しかもおまえ、俺のファンじゃないの!?もうちょっと他の話題なかった?ぜってー話続かねーよ!
俺の思いとはうらはらに、男はまた正面を向いて、ケータイを開いた。

【コンタクト成功☆彡にんむかんりょうしました!】

おまえ的にあれ、成功なんだ!?
トーク上手で通してるお兄さん的には、大失態なんだけど!

【おおー、はやかったね!何聞いたんだい?】

【いま、兄の店にいるんですが、王皇帝の冷やし中華美味しいですよねって】

へえ、ここの身内なのか。

【君は何を聞いてるんだい!ファーストコンタクト失敗だろ!】

返ってきたメールには、たくさん怒りマークがあった。
実に正しい反応だ。名も知らぬ男の友人に同情するぜ。

【セカンドインパクトは成功させなよ!あなたは私が守れないもの!】

【セカンドコンタクトです。綾並の真似しないでください】

どうやらエブァの話らしい。冷やし中華といい、俺と気が合いそうだ。
ふたたび男が振り返り、すうっと息を吸う。今度こそNステか、とかまえた。

「今度、時代劇に出演なさるそうですね。絶対見に行きます」
「……ソウ、アリガトー」

また違った。いや、それは別にいい。
まだ公式発表も何もしてないのに、何故それを知っているのか。
これは、聞きだしといたほうがいいな。
俺は営業スマイルに変更して、正面を向こうとする男を引き止める。

「よく知ってんね。
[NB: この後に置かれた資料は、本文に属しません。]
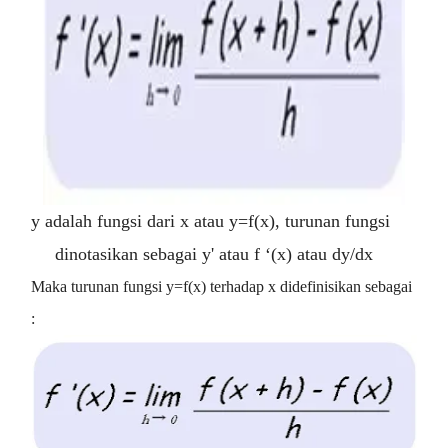
y adalah fungsi dari x atau y=f(x), turunan fungsi
dinotasikan sebagai y' atau f ‘(x) atau
dy/dx
Maka turunan fungsi y=f(x) terhadap x didefinisikan sebagai
:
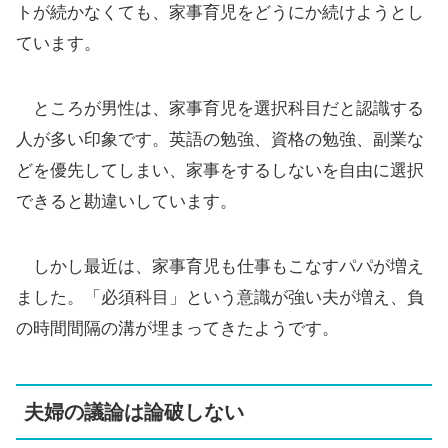
トが続かなくても、家事育児をどうにか続けようとし
ています。
ところが男性は、家事育児を選択科目だと認識する
人が多い印象です。英語の勉強、資格の勉強、副業な
どを優先してしまい、家事をするしないを自由に選択
できると勘違いしています。
しかし最近は、家事育児も仕事もこなすパパが増え
ました。「必須科目」という意識が強い夫が増え、負
の時間間隔の溝が埋まってきたようです。
夫婦の議論は論破しない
君、俺らのファン?」
「ははははいっ、デビュー前から好きでした!」

興奮気味に言う男。
その言葉に嘘が無さそうなのは、染めた頬からも、着うたからもわかる。

「でも時代劇ってそれ、まだどこでも発表してないんだよね」

にっこり笑ってそういうと、男は、あ、と間抜けな声を出した。

「どこで知った?」

流した裏切り者は誰だ?
男は気まずそうに答える。

「すみません、えっと、私の兄が…」

兄はこの王皇帝の亭主じゃないのか?

「あなたの所属している事務所の社長をやってまして……それで、特別に教えていただきました」

開いた口が塞がらないとはこのことか。
社長?ってあれか、王…たしかに人種はおなじだし、ここの店名なも当てはまる。
社長の身内なら、食ったら殺されそうだな。

「す、すみません。だれにも言ってませんし、言いませんから」
「や、社長ならいーよ。ただ誰から洩れたのか気になっただけだから、漏れてないならそれで」

話が終わったと思ったのか、男はケータイに戻った。

【セカンドインパクト、失敗に終わりました…】
【ドンマイなんだぞ!】

え、あれって君的に失敗なんだ?さっきよりよほど話して成功だと思うんだけど。
面白い子。
男が社長の弟と言うことも忘れて、今度は俺からサードインパクトをはかった。










ダウン.タウン..DXに出ていた、誰かわからないんですが芸能人の方のお話から妄想しました

ジュディス・アトランティカ!適当丸出し。
メンバーはお兄さんと親分とプーでいいんじゃないかな……!プーに誘われてバンドはじめて、なぜか売れまくってノリとテンションで芸能人入り。
この話の流れからしてこの仏日、最大の敵はヤオです。